-------- SUPPLIED TEXT --------
Just outside Hamburg Central Station, I stumbled upon the famous Ohnsorg Theater, which was a surprise, because I didn’t remember the Ohnsorg Theater being located directly next to the Central Station. Which is no surprise, because the theater only moved to this location in 2011.
Founded in 1902, the Ohnsorg Theater is a boulevard theater, playing mostly comedies in Low German. Thankfully, boulevard theater still is a thing in Germany and theaters specialising in performing plays in Low German are not exactly rare in North Germany and are doing a lot to keep the language (Low German is a separate language that was traditionally spoken in North Germany) alive. Bremen had its own version once upon a time, the late lamented Ernst Waldau Theater. My grandmother was an eager visitor and even had season tickets, even though she didn’t hail from North Germany and thus didn’t grow up with Low German. However, Grandma had a knack for languages and spoke Hungarian and Polish. However, since she was a woman born in rural Saxony in 1919, this talent was never really nurtured or even recognised. It wasn’t until I was an adult and Grandma long dead that I realised that “Hey, my Grandma spoke Hungarian and Polish, which she apparently picked up just by living there, and she had no problem following theater plays in Low German, which is actually awesome.”
However, among the Low German theaters of North Germany, the Ohnsorg Theater is special. If you grew up in (West) Germany in the 1960s, 1970s or 1980s, I guarantee that you’ve heard of the Ohnsorg Theater and maybe even seen some of their productions, because many productions were broadcast on German TV to great success, though usually not in full Low German, but in High German with a Hamburg/North German dialect. The Ohnsorg Theater wasn’t the only boulevard theater whose productions were shown on TV. There also were similar broadcasts from the Willi Millowitsch Theater in Cologne in Cologne dialect and from Peter Steiners Theaterstadl in Munich in Bavarian dialect. My parents didn’t watch Willi Millowitsch or Peter Steiner, but they did watch Ohnsorg Theater and so did I. And to be honest, 1970s and 1980s Ohnsorg Theater productions were often hilarious.
The star of the Ohnsorg Theater during its golden years was Heidi Kabel. Born in 1914, she was a key member of the Ohnsorg Theater ensemble from 1932 to 1998, though she kept acting sporadically well into her nineties. She was also active in a lot of charities and supported homeless people, refugees and people with HIV/AIDS among others. There is a statue of her outside the new Ohnsorg Theater and the square where the theater is located is named Heidi-Kabel-Platz in her honour.
I would have liked to introduce He-Man and Teela to Heidi Kabel, especially since I remember Ohnsorg Theater productions playing on the TV in the background, while I was playing with my action figures on the floor. Besides, Heidi Kabel was cool and would have taken no shit from Skeletor. But the area was busy and people were giving me weird looks as it was, because apparently younger people no longer care about Heidi Kabel.
Coincidentally, that evening the Ohnsorg Theater was playing Veer Lüüd in´n Nevel (Four People in the Fog) by Tim Firth, Low German by Frank Grube. It’s the story about four people on a team building exercise in the wilds of Schleswig-Holstein getting lost in the fog and stranded on a small island. I now imagine this happening to Adam and his dorky co-workers, though likely not in Low German.
--------
__WHAT YOU WILL DO__
**a.** Translate this sentence from the Ohnsorg Theater text into Spanish: "Founded in 1902, the Ohnsorg Theater is a boulevard theater, playing mostly comedies in Low German."
**b.** Print the part of the Ohnsorg Theater text from "Just outside Hamburg" up to and including "location in 2011.", character for character.
-------- RAW DATA --------
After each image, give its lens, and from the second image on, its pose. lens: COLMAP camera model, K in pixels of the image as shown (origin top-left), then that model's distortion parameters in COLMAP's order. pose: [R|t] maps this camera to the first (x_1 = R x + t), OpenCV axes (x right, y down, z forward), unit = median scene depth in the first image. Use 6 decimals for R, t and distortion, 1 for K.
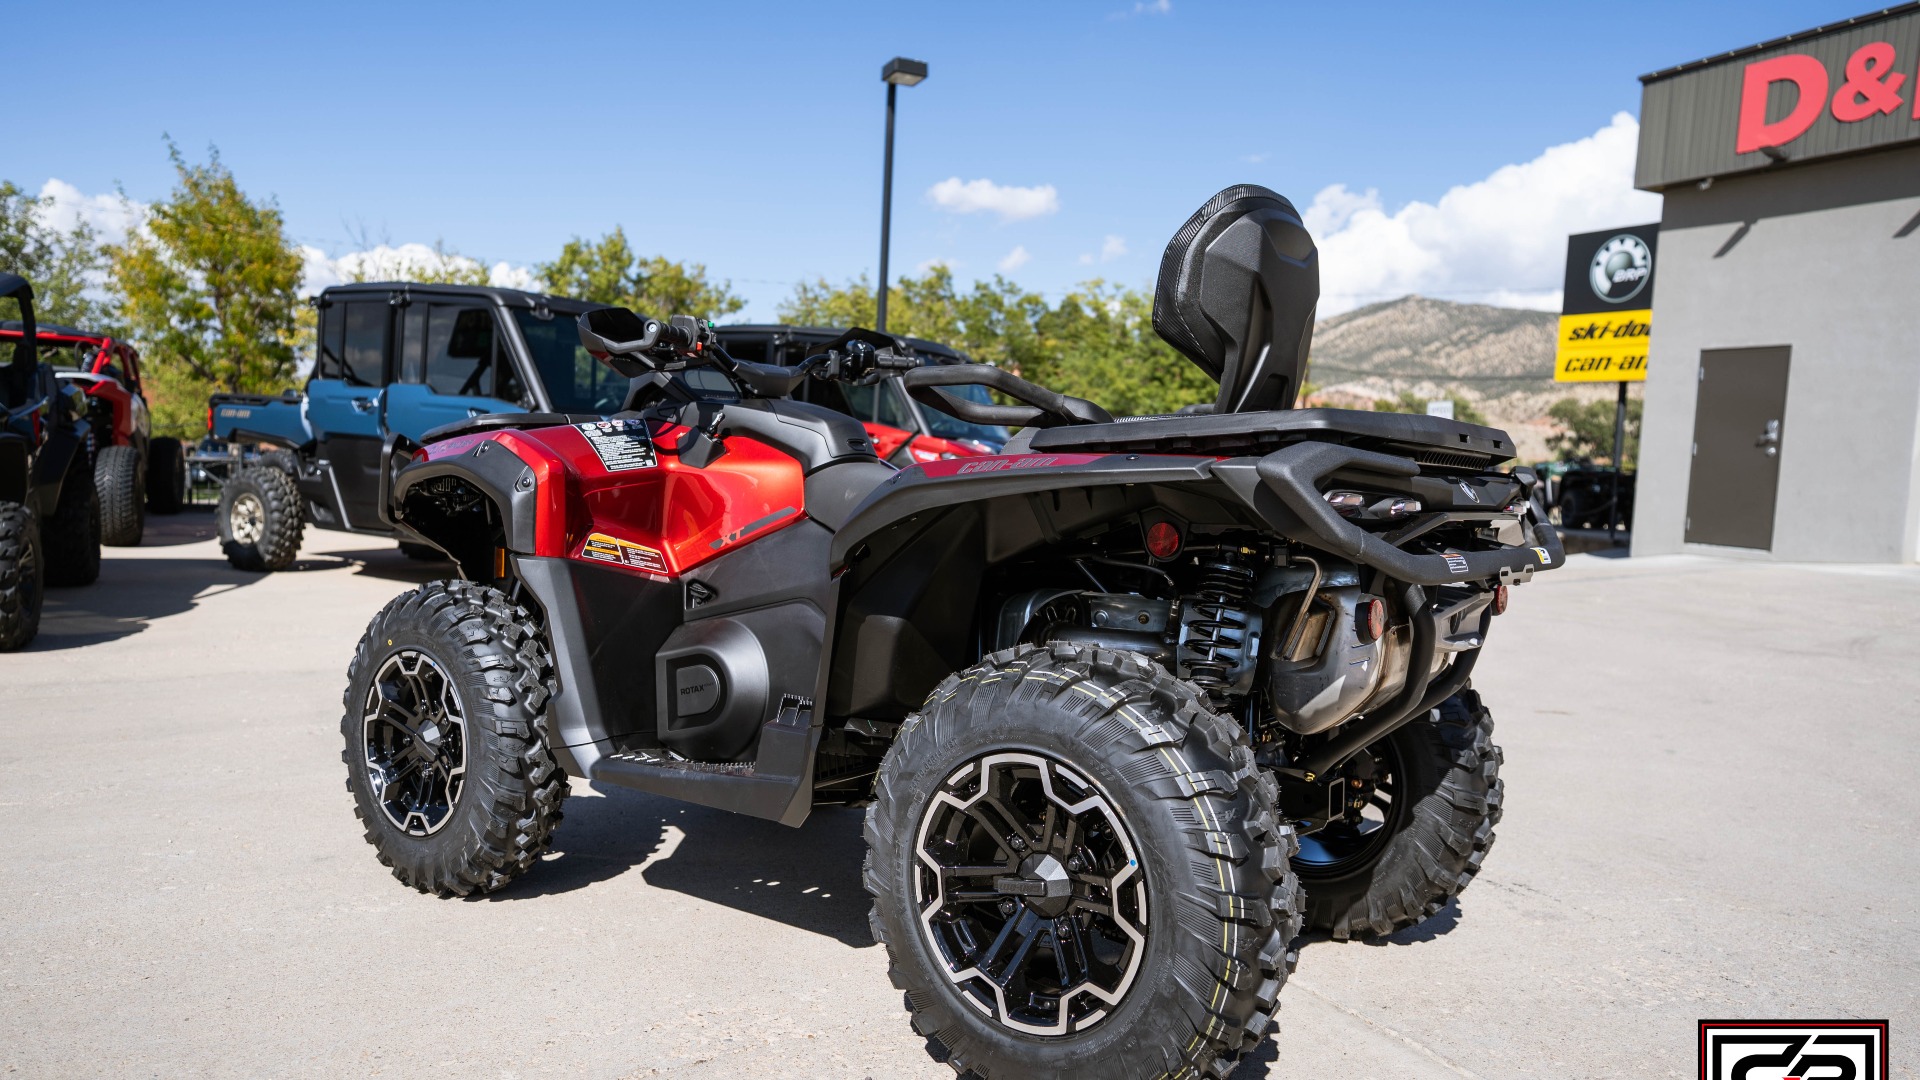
--------
__EXPECTED RESULTS__
**a.** Fundado en 1902, el Teatro Ohnsorg es un teatro de bulevar que representa sobre todo comedias en bajo alemán.

**b.**
Just outside Hamburg Central Station, I stumbled upon the famous Ohnsorg Theater, which was a surprise, because I didn’t remember the Ohnsorg Theater being located directly next to the Central Station. Which is no surprise, because the theater only moved to this location in 2011.